World Passkey Day, led by the FIDO Alliance, aims to bring together the community to raise awareness, share progress, and drive real adoption of passkeys. For businesses and users this means an important shift away from passwords and toward simpler, more secure sign-ins with passkeys.

While this is an important change, supporting passkeys and giving users control over where they’re stored are two very different things.

What passkeys actually are — and why storage matters

A passkey replaces your password with a cryptographic key pair. One key is public. One is private, stored on your device or in your password manager. When you sign in, your device proves it holds the private key without ever transmitting it. This minimizes the risk of phishing and passkeys a more secure alternative to passwords.

The technology is compelling. But here is the question most people forget to ask: when a password manager holds your passkeys, where exactly do they go?

For most password managers, the answer is: on the vendor’s servers. Everyone’s passkeys are stored on one centralized server, a single breach could expose millions of user’s data.

How Enpass stores your passkeys differently

Enpass introduced passkey support in 2023 and today covers the full lifecycle which includes creation, secure storage, and authentication, across Windows, macOS, Linux, iOS, and Android.

Like passwords, your passkeys are stored inside your encrypted Enpass vault. That data never reaches Enpass servers. For business users, it lives inside your Microsoft 365 or Google Workspace, which is infrastructure your organization already owns, trusts, and has configured for compliance. For personal users, it lives in your cloud of choice: iCloud, Google Drive, OneDrive, Dropbox, Box, or Nextcloud.

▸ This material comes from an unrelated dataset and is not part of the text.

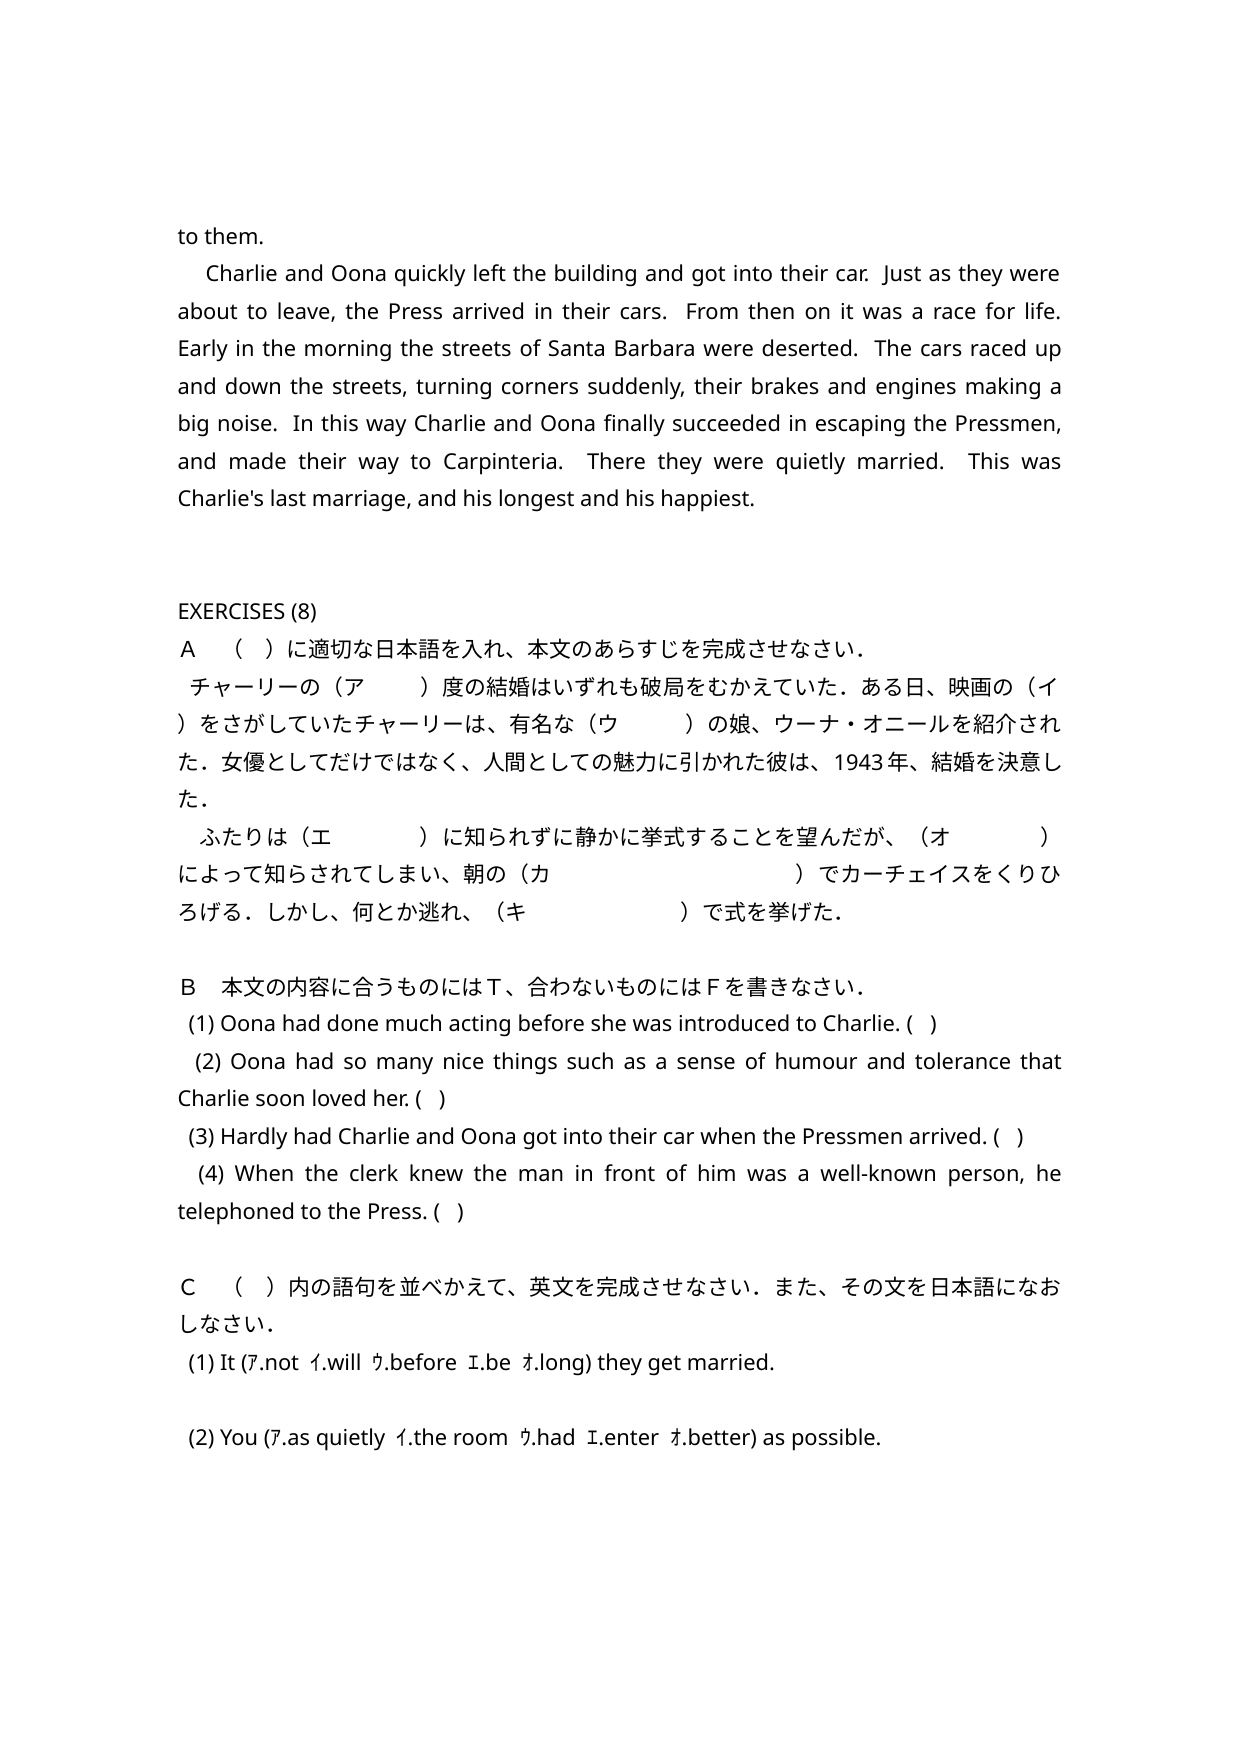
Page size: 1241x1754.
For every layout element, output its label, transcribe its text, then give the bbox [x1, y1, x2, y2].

This is Zero Possession. The industry benchmark is Zero Knowledge, where a vendor holds your encrypted data but cannot read it. Enpass goes further. We never hold it at all. There is nothing on Enpass servers to breach, harvest, or access. Your passkeys are as safe as your passwords: in your environment, under your jurisdiction, secure in the infrastructure you already own.

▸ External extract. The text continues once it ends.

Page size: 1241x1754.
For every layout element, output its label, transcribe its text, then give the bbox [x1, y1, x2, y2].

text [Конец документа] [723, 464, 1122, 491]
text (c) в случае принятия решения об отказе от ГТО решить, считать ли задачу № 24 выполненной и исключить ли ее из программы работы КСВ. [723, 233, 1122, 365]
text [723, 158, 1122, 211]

Where Enpass builds on WebAuthn in practice

Passkey implementation across the industry is governed by the WebAuthn specification, which is the technical standard maintained by the FIDO Alliance. Enpass follows these standards closely and already supports the latest WebAuthn Level 3 capabilities, staying at the very forefront of industry adoption. These capabilities include:

• PRF (Pseudo-Random Function) support
• Client hints
• Related origin requests
• Signals API

As websites adopt newer WebAuthn features, users can rely on Enpass as a fully compliant authenticator without falling back to platform authenticators or other devices.

By end of May 2026, Enpass will be fully compliant with the complete WebAuthn Level 3 standard. Throughout the year, Enpass will continue to evolve alongside the spec, including support for emerging post-quantum cryptographic algorithms.

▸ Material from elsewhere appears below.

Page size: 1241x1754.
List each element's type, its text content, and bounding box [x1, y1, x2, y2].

Later in 2026, Enpass will introduce a native passkey and credential autofill experience on both macOS and Windows, leveraging platform frameworks to deliver a seamless, integrated experience.

The question worth asking this World Passkey Day

With the work of the FIDO Alliance and industry leaders every password manager will eventually support passkeys. The question is not whether your password manager supports them. It is where those passkeys live once you create them.

With Enpass, your data stays in your environment. Not ours. That is Data Sovereignty. That is Password Management Your Way.

This World Passkey Day, ask your password manager where your passkeys live.